=== What to produce ===
Every line of the records below that holds the word "Customer" should be copied out.

=== Material provided ===

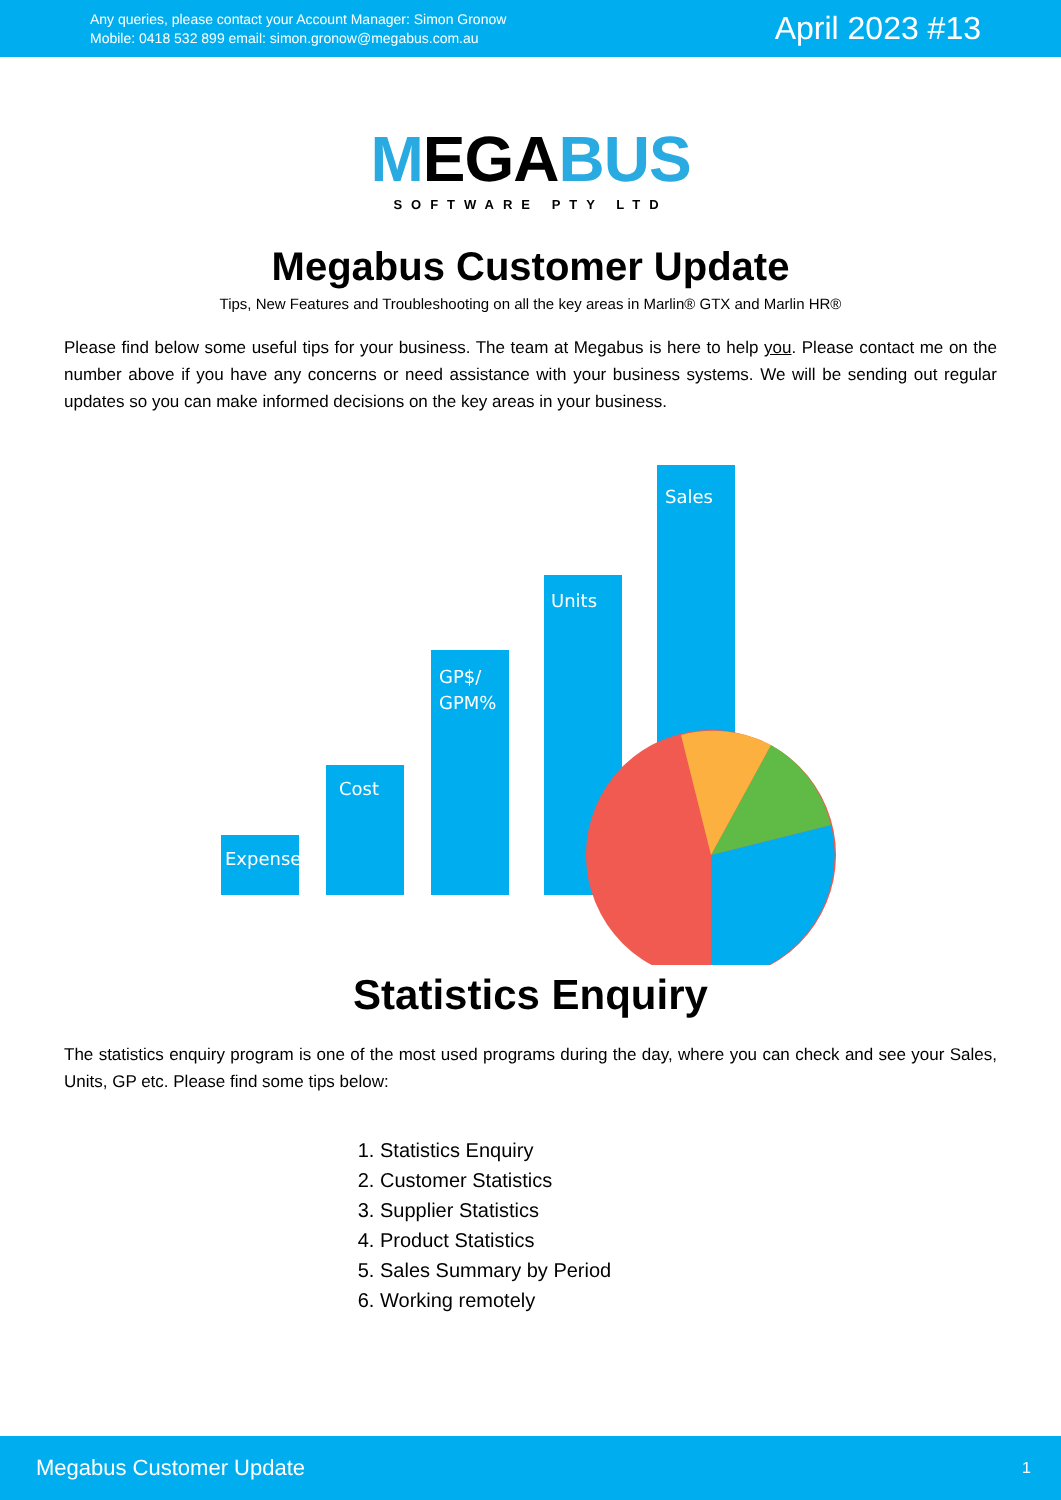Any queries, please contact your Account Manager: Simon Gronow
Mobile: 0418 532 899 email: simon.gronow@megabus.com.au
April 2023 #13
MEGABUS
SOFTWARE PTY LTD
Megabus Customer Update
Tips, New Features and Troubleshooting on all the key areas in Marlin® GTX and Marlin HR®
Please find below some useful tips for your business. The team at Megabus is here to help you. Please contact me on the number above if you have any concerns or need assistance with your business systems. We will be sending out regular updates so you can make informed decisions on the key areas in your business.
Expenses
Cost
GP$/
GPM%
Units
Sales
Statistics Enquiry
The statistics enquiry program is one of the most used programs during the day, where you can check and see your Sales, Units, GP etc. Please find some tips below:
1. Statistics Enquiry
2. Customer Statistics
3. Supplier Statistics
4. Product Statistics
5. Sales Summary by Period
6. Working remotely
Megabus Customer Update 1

==

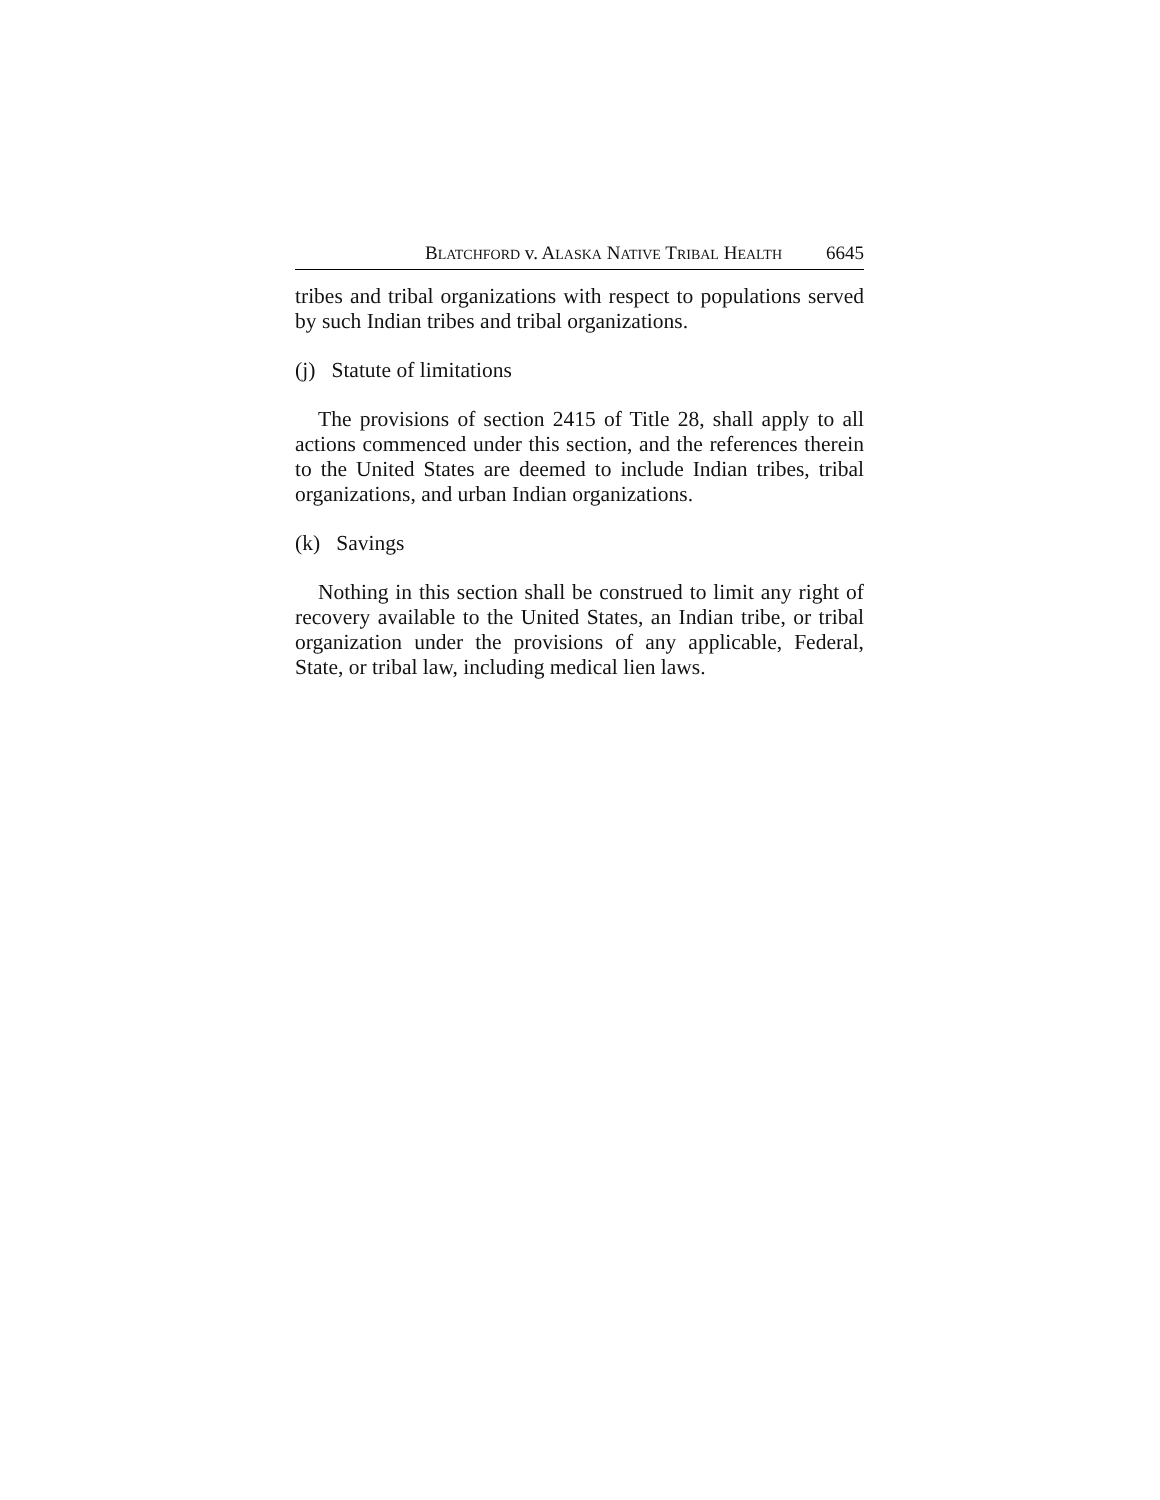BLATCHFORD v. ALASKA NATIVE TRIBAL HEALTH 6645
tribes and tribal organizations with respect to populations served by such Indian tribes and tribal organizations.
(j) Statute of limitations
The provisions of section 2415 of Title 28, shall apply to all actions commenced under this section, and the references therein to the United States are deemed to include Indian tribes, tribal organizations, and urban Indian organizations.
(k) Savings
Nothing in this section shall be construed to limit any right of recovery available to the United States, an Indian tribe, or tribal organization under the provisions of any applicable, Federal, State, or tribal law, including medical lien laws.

=== Exercise solution ===
Megabus Customer Update
2. Customer Statistics
Megabus Customer Update 1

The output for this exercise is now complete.